Slovakia, which joined the eurozone last year, should have a 'plan B' to return to its national currency, the country's parliamentary speaker, Richard Sulik, has said, amid frustration over the way the eurozone is handling the debt crisis.
"The time is ripe for Slovakia to stop blindly trust in what eurozone leaders say and prepare a plan B. This is the re-introduction of the Slovak koruna," Mr Sulik said in an opinion piece published in the bussiness daily Hospodarske noviny on Sunday (12 December).
He added: "As we are a country too small to significantly influence EU action, we must at least protect values created by the people living in Slovakia."
Mr Sulik's views reflect a wider discontent with decisions that the eurozone has made since the Greek crisis erupted.

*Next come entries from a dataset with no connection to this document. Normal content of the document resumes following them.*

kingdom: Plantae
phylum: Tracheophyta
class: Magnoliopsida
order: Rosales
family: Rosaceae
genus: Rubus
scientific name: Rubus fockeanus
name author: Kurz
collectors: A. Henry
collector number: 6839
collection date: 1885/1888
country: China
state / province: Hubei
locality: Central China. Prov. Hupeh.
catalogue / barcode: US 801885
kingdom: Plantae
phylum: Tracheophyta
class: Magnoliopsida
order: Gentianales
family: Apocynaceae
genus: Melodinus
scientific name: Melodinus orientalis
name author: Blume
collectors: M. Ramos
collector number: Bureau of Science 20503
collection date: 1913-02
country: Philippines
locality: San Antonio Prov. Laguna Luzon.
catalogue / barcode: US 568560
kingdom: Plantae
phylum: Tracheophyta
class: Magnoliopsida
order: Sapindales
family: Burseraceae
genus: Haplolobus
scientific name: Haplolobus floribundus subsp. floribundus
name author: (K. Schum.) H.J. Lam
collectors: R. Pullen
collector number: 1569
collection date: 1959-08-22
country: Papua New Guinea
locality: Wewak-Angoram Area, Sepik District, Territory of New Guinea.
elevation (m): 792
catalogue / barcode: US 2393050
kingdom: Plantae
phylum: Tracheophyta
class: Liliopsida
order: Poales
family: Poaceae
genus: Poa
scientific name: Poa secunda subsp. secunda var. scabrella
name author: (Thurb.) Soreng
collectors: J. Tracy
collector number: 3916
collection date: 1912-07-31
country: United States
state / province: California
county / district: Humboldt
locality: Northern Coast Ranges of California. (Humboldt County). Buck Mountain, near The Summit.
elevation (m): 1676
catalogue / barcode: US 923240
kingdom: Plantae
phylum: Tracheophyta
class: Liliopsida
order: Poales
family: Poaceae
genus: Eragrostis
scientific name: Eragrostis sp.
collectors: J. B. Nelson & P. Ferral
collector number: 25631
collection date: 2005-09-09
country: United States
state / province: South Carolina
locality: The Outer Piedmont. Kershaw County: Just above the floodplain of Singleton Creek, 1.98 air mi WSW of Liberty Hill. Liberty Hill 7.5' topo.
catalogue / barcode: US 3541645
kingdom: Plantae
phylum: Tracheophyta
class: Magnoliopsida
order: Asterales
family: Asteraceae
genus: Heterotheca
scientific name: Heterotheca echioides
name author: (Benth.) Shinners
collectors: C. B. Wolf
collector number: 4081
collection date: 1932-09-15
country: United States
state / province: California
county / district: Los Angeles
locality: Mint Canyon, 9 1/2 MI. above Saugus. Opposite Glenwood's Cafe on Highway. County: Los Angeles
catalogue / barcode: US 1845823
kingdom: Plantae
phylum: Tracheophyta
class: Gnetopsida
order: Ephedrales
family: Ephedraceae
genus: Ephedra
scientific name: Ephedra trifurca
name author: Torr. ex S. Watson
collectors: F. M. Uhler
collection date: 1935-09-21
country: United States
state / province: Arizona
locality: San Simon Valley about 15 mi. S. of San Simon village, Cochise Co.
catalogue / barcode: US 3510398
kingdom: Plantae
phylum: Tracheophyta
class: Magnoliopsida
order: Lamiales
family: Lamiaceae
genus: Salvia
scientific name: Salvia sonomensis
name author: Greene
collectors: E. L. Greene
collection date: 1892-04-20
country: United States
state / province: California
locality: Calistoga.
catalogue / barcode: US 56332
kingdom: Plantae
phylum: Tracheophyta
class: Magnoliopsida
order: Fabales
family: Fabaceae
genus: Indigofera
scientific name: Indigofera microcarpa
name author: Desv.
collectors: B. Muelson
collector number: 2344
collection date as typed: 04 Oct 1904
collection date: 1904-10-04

The Slovak centre-right government has repeatedly called for private investors to feel the pain of any rescue operation under the eurozone umbrella. It considers the Greek bail-out a mistake that made European governments a hostage to financial markets.
The parliamentary speaker said it is "irresponsible" for states to risk financial problems at home by taking on the liabilities of their debt-ridden colleagues under the European Financial Stability Facility, a temporary bail-out tool agreed in May and currently providing aid to Ireland.
He also critised the European central bank for its policy of purchasing EU states' bonds.
Slovak Prime Minister Iveta Radicova and the country's finance minister Ivan Miklos were quick to react to Mr Sulik, who also leads a junior coalition party, The Freedom and Solidarity, and is known for co-designing the flat tax in Slovakia.
In the long run, the euro's advantages for the Slovak economy outweight its disadvantages, a spokesperson for Ms Radicova is cited as saying by the daily SME (14 December): "That is why we prefer fact-based solutions to extreme scenarios."
According to the finance minister: "One always needs to be ready for all options, but currently all must be done to strengthen the euro." The costs and consequences of a re-introduction of the koruna would be enormous, he indicated.
Some analysts have described Mr Sulik's comments as dangerous, saying they could influence investors who hold Slovak government bonds or are considering investing in the country.
Bratislava needs to re-finance some €8 billion of its own debt next year and politicians who create uncertainty are playing with fire, the chief analyst of Volksbank Slovensko, Vladimir Vano, said.